**Problem statement:** Filter these entries down to the lines that hold the word "further", and show each of them.

+===+

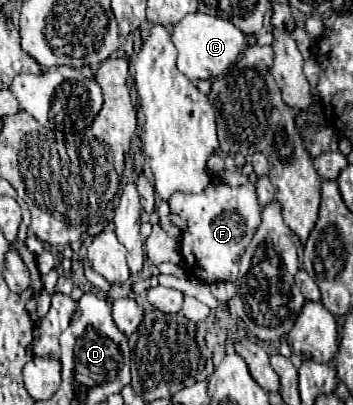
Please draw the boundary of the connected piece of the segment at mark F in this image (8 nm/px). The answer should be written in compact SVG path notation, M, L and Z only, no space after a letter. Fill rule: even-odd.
M213 177L203 193L173 193L169 207L171 213L177 213L187 223L179 241L185 271L205 283L215 283L221 279L237 281L239 259L261 223L261 209L253 183L233 187Z

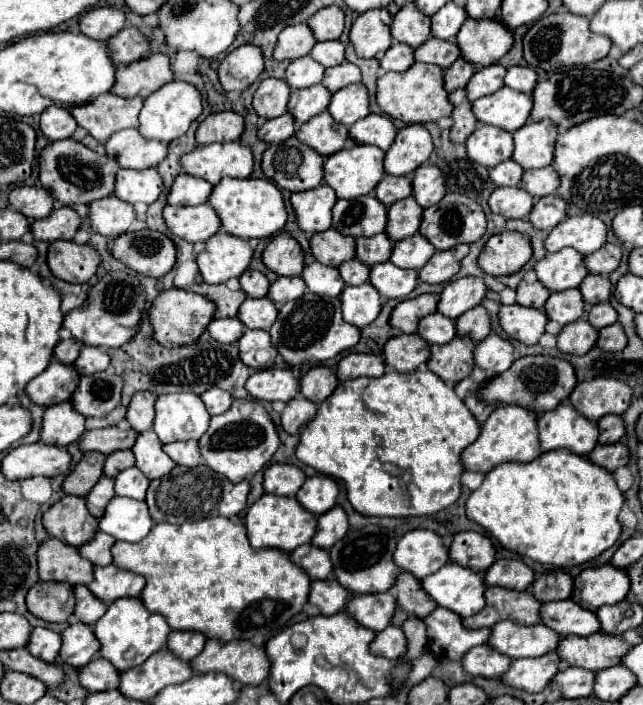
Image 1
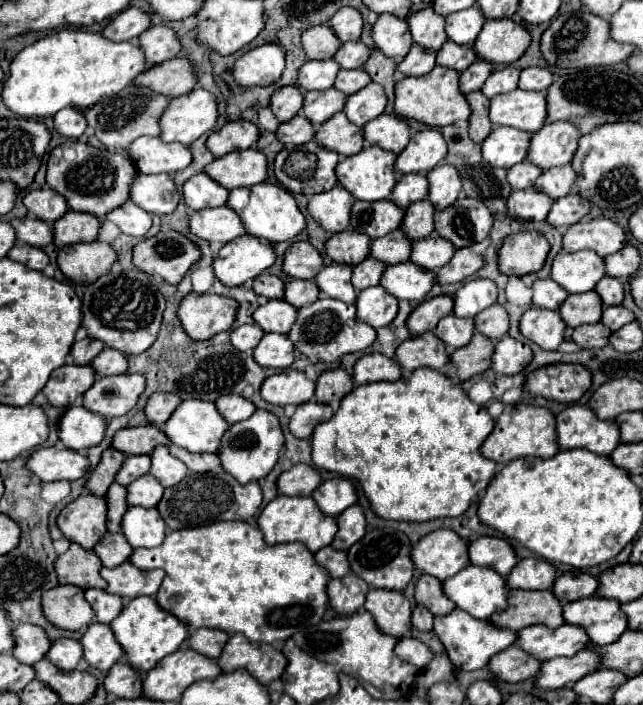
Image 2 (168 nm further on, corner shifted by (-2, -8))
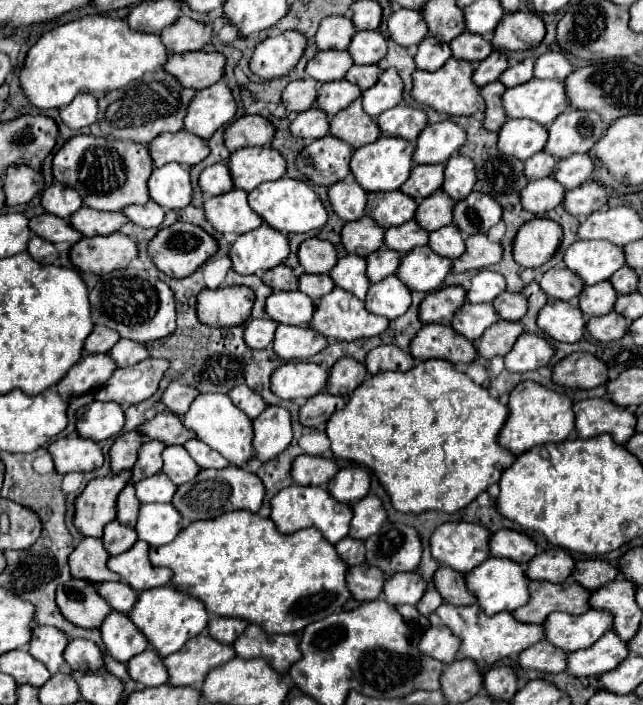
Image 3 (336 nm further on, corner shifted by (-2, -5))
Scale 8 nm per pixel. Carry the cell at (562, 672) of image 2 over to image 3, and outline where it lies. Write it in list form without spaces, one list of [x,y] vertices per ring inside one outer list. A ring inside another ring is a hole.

+===+

**Solution:**
Image 2 (168 nm further on, corner shifted by (-2, -8))
Image 3 (336 nm further on, corner shifted by (-2, -5))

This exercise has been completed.